#### Task instructions:
Hunt through the entries for the word "Adenocarcinoma" and copy each line in which it appears.

#### Records:

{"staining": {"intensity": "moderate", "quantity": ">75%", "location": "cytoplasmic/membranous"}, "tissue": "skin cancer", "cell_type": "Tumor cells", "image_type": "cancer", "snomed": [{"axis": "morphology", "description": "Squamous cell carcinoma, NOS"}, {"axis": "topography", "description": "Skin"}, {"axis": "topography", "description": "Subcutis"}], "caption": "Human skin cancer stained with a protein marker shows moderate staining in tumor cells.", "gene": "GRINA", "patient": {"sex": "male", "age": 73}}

==

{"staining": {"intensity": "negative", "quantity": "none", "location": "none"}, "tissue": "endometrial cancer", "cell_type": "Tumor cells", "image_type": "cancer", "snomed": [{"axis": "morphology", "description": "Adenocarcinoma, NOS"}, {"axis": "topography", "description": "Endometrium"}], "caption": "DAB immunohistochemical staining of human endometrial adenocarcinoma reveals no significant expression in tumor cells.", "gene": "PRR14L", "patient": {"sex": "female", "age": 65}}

==

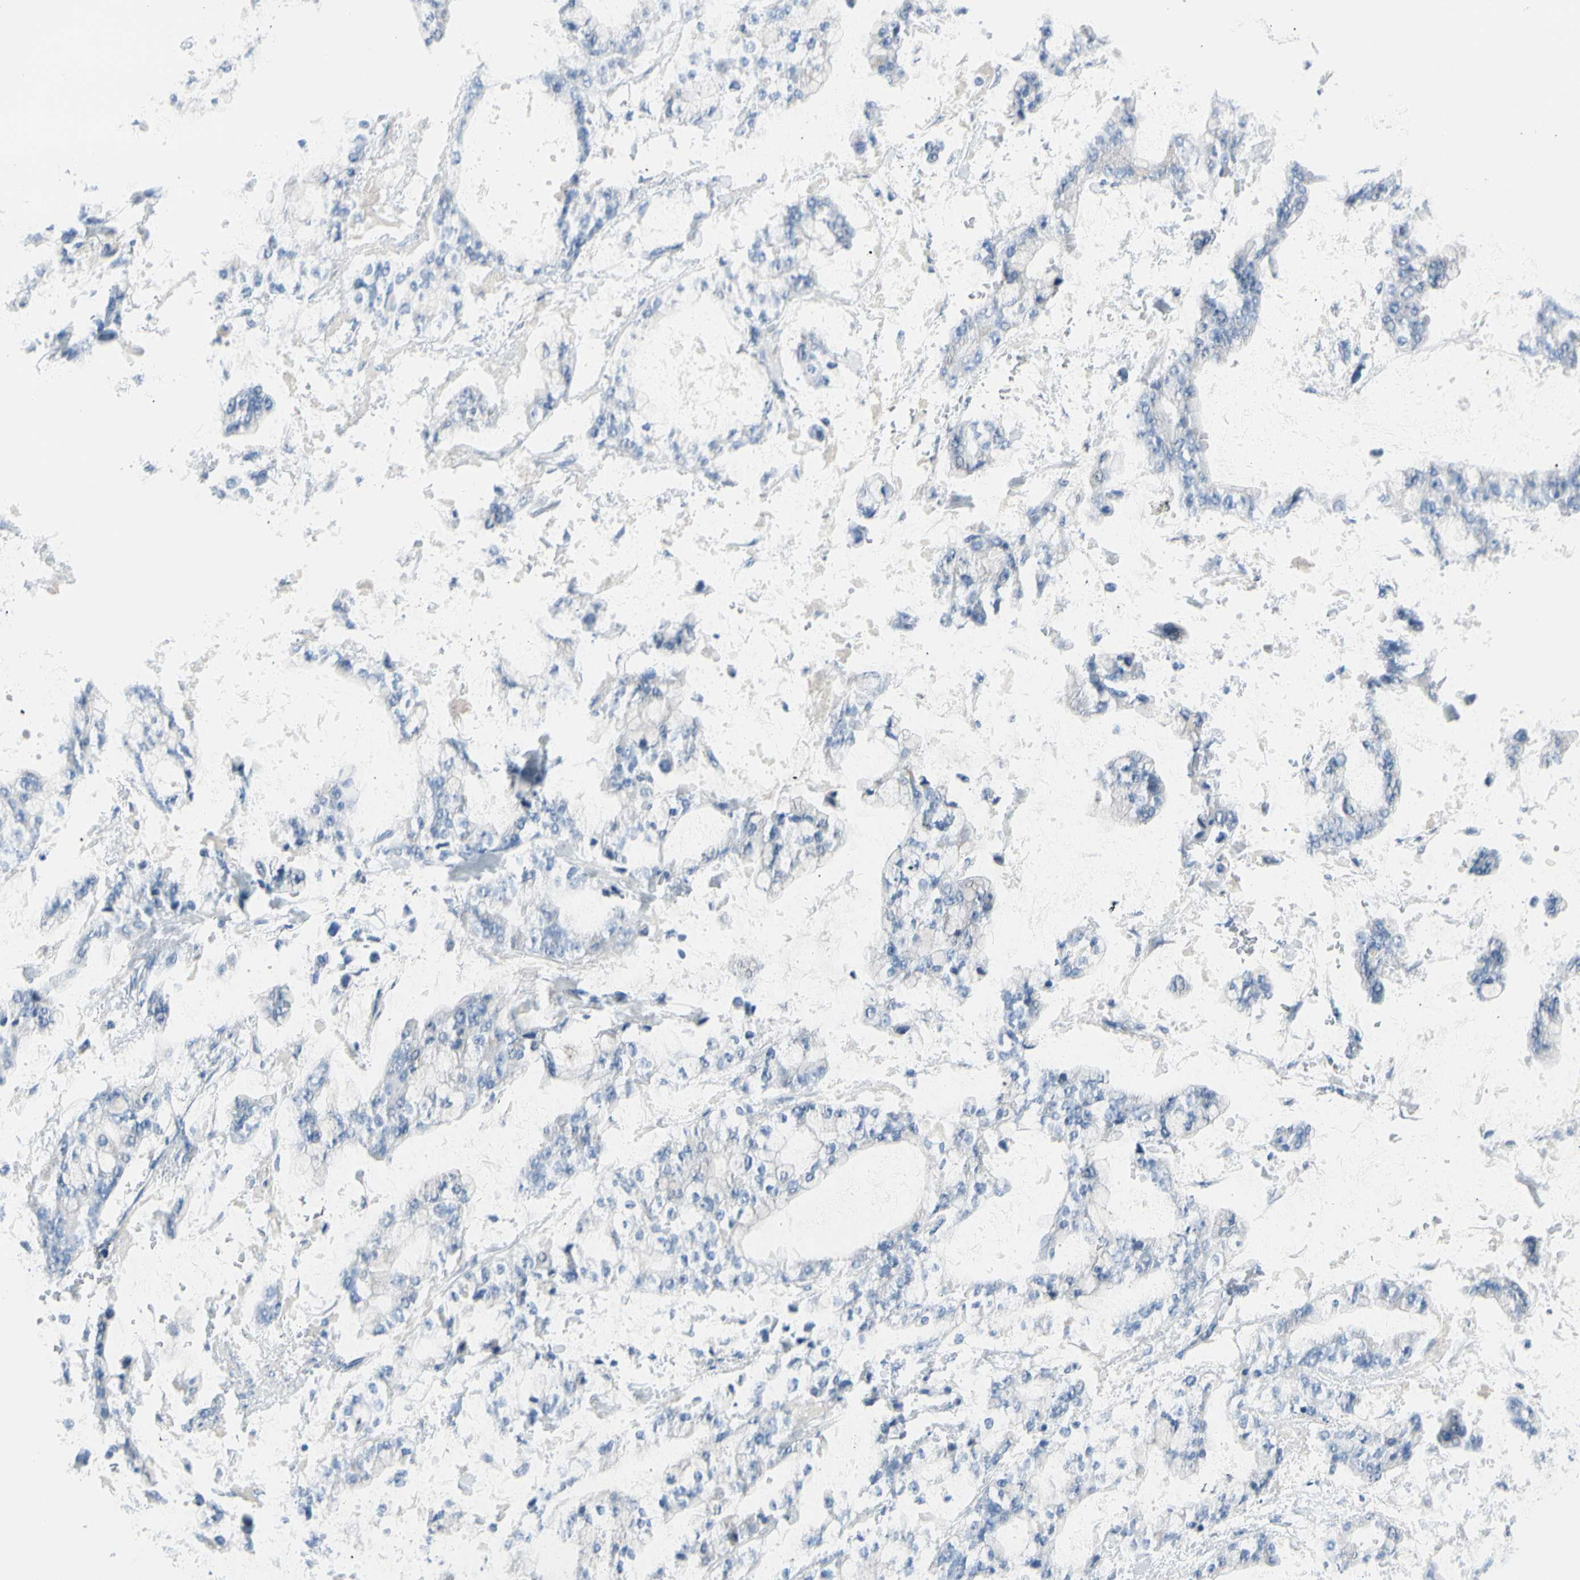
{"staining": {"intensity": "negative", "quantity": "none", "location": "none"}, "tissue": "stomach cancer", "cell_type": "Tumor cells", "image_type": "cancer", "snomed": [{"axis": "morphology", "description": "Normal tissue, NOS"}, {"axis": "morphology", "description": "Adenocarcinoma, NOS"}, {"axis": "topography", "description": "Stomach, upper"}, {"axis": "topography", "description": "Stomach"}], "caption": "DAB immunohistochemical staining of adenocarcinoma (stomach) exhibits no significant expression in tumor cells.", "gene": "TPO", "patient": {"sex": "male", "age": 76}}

#### Problem solution:
{"staining": {"intensity": "negative", "quantity": "none", "location": "none"}, "tissue": "endometrial cancer", "cell_type": "Tumor cells", "image_type": "cancer", "snomed": [{"axis": "morphology", "description": "Adenocarcinoma, NOS"}, {"axis": "topography", "description": "Endometrium"}], "caption": "DAB immunohistochemical staining of human endometrial adenocarcinoma reveals no significant expression in tumor cells.", "gene": "PRR14L", "patient": {"sex": "female", "age": 65}}
{"staining": {"intensity": "negative", "quantity": "none", "location": "none"}, "tissue": "stomach cancer", "cell_type": "Tumor cells", "image_type": "cancer", "snomed": [{"axis": "morphology", "description": "Normal tissue, NOS"}, {"axis": "morphology", "description": "Adenocarcinoma, NOS"}, {"axis": "topography", "description": "Stomach, upper"}, {"axis": "topography", "description": "Stomach"}], "caption": "DAB immunohistochemical staining of adenocarcinoma (stomach) exhibits no significant expression in tumor cells.", "gene": "TPO", "patient": {"sex": "male", "age": 76}}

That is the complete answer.